==== INPUT DATA ====

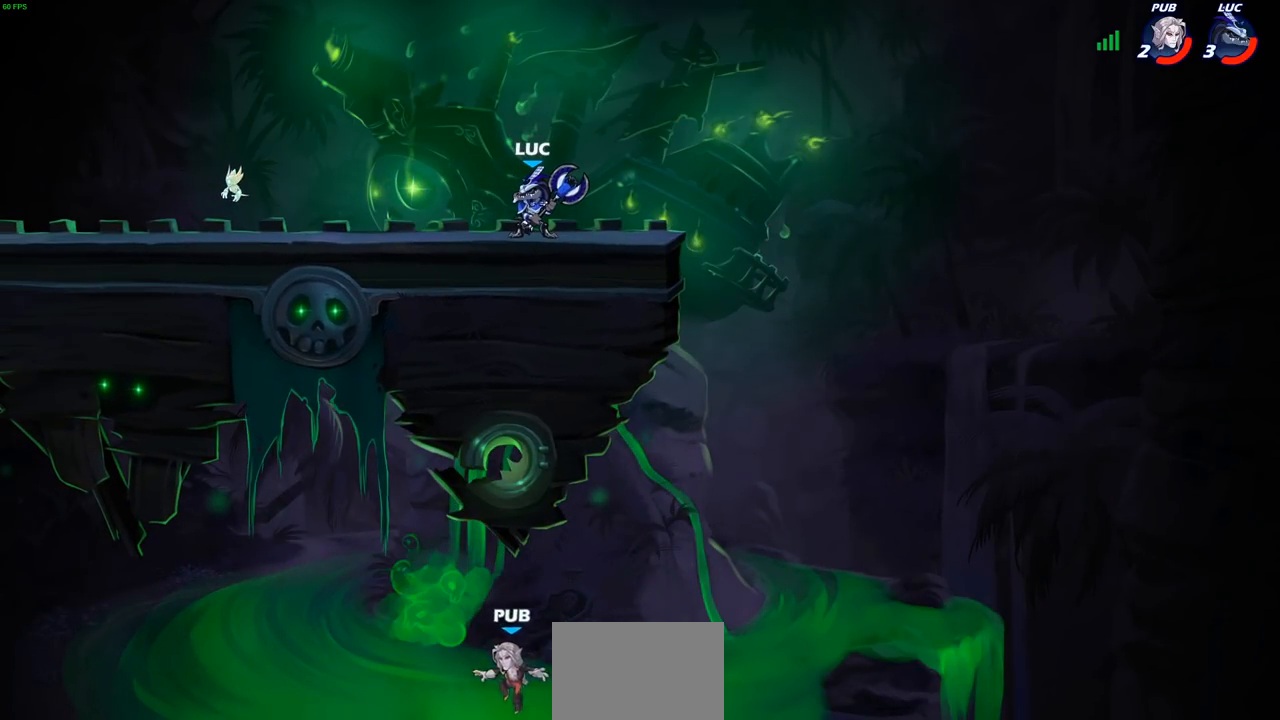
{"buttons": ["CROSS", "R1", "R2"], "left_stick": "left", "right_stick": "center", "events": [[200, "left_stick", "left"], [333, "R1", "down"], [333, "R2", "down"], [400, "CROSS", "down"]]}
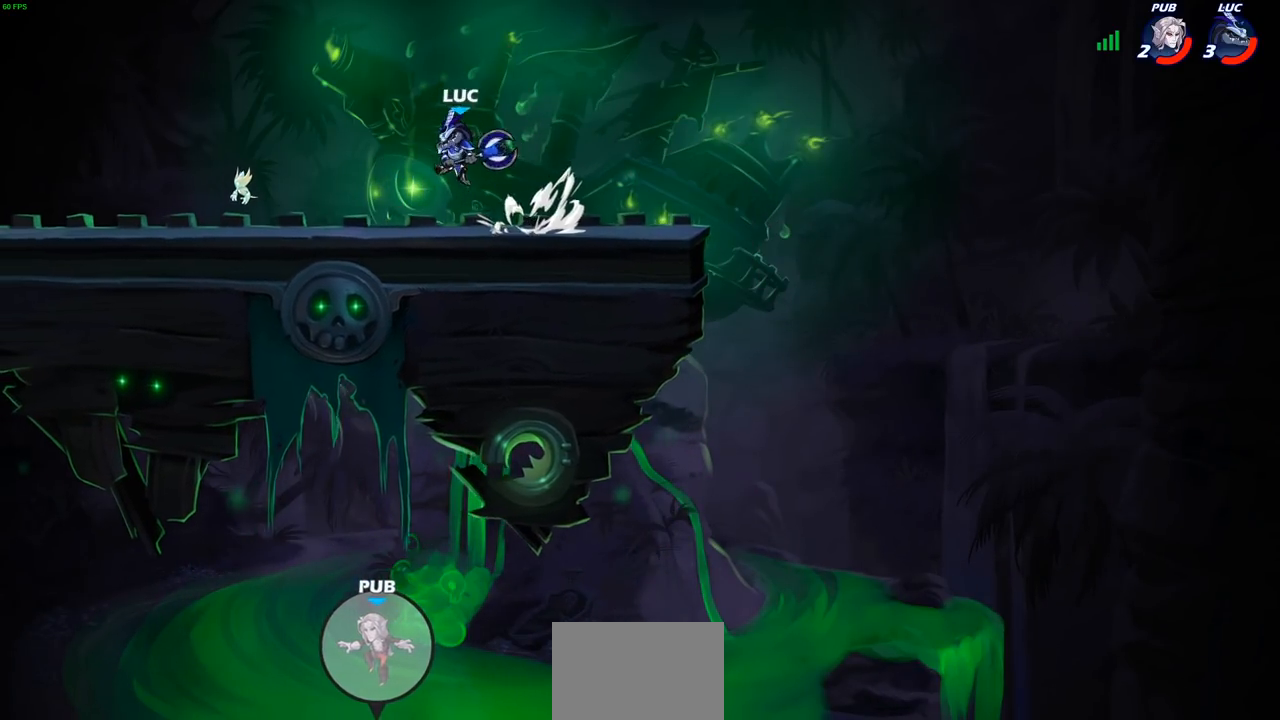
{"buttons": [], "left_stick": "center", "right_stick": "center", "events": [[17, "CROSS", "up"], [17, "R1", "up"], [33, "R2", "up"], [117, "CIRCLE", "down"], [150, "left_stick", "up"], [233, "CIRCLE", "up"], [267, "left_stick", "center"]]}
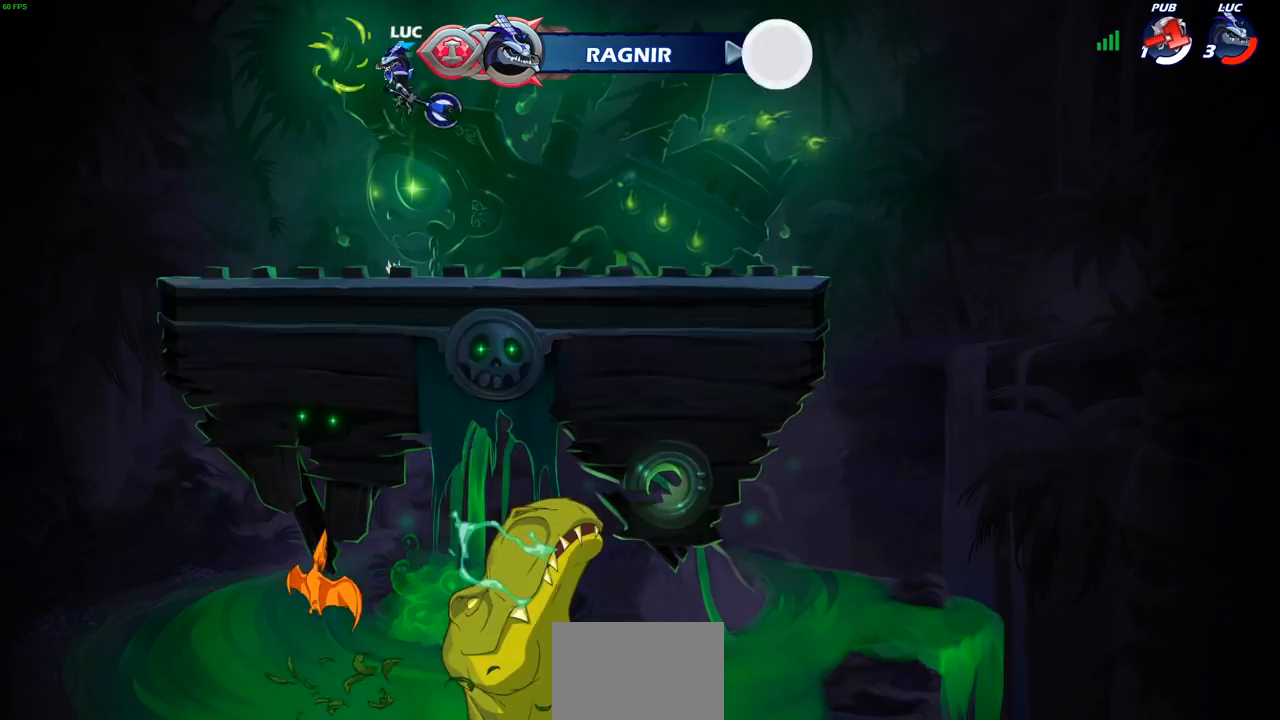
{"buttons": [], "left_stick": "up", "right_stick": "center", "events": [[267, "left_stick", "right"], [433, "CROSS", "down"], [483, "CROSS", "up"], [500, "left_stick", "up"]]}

====

__PROBLEM TO WORK ON__: Print the data again, word for word, without any pictures.

__WRITTEN ANSWER__:
{"buttons": ["CROSS", "R1", "R2"], "left_stick": "left", "right_stick": "center", "events": [[200, "left_stick", "left"], [333, "R1", "down"], [333, "R2", "down"], [400, "CROSS", "down"]]}
{"buttons": [], "left_stick": "center", "right_stick": "center", "events": [[17, "CROSS", "up"], [17, "R1", "up"], [33, "R2", "up"], [117, "CIRCLE", "down"], [150, "left_stick", "up"], [233, "CIRCLE", "up"], [267, "left_stick", "center"]]}
{"buttons": [], "left_stick": "up", "right_stick": "center", "events": [[267, "left_stick", "right"], [433, "CROSS", "down"], [483, "CROSS", "up"], [500, "left_stick", "up"]]}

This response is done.